■ **SOURCE DATA**
— Start —
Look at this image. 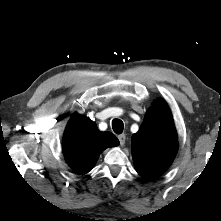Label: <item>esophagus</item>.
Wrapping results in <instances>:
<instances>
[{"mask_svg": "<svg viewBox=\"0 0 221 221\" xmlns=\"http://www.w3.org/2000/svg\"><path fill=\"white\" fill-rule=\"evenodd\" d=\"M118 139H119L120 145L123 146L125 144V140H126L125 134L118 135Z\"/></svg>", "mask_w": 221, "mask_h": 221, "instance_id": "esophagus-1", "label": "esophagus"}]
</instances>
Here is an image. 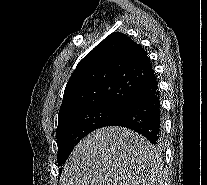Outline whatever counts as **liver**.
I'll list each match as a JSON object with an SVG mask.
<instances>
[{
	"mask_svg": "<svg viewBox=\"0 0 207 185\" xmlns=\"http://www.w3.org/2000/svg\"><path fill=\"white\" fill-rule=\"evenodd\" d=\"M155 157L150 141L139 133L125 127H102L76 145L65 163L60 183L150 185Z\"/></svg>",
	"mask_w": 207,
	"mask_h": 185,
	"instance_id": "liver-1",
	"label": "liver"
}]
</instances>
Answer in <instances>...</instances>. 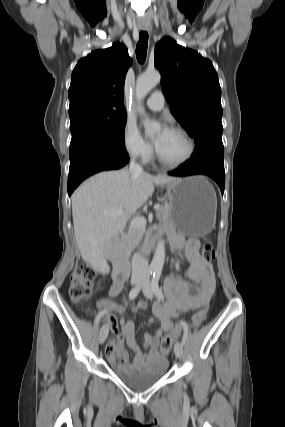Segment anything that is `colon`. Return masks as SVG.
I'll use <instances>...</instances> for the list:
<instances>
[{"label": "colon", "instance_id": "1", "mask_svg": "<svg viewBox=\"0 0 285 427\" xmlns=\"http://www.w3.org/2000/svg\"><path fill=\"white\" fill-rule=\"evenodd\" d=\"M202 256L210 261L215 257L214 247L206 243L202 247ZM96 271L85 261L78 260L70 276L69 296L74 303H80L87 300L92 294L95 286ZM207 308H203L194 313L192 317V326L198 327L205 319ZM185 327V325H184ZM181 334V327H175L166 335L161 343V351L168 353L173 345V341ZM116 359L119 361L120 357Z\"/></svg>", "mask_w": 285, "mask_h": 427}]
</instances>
— End —
— Start —
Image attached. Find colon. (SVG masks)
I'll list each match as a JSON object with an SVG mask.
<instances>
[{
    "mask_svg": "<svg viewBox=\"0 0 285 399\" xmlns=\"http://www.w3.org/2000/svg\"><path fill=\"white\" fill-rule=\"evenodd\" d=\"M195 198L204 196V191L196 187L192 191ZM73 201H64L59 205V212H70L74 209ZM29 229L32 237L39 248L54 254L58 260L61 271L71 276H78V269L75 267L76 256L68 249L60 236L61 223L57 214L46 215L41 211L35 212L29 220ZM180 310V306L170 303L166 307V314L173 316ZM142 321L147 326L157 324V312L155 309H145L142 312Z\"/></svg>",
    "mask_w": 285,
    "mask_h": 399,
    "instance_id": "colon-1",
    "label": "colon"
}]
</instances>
— End —
— Start —
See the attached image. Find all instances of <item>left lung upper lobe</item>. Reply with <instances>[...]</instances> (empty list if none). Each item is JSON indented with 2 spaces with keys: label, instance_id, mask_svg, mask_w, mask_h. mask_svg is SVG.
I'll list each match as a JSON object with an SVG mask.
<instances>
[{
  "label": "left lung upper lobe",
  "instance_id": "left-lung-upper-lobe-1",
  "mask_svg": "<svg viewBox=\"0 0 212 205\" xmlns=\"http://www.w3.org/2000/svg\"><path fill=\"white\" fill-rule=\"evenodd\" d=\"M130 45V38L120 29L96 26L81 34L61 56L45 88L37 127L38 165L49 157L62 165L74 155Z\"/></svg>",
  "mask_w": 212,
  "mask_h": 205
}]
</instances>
— End —
■ **STATED GOAL**
Copy the stretch of lines above from the line containing "See the attached" through the line containing "45V38L120 29L96 26L81", word for word, with both of those lines included.

■ **FULL SOLUTION**
See the attached image. Find all instances of <item>left lung upper lobe</item>. Reply with <instances>[...]</instances> (empty list if none). Each item is JSON indented with 2 spaces with keys: label, instance_id, mask_svg, mask_w, mask_h. mask_svg is SVG.
I'll list each match as a JSON object with an SVG mask.
<instances>
[{
  "label": "left lung upper lobe",
  "instance_id": "left-lung-upper-lobe-1",
  "mask_svg": "<svg viewBox=\"0 0 212 205\" xmlns=\"http://www.w3.org/2000/svg\"><path fill=\"white\" fill-rule=\"evenodd\" d=\"M130 45V38L120 29L96 26L81 34L61 56L45 88L37 127L38 165L49 157L62 165L74 155Z\"/></svg>",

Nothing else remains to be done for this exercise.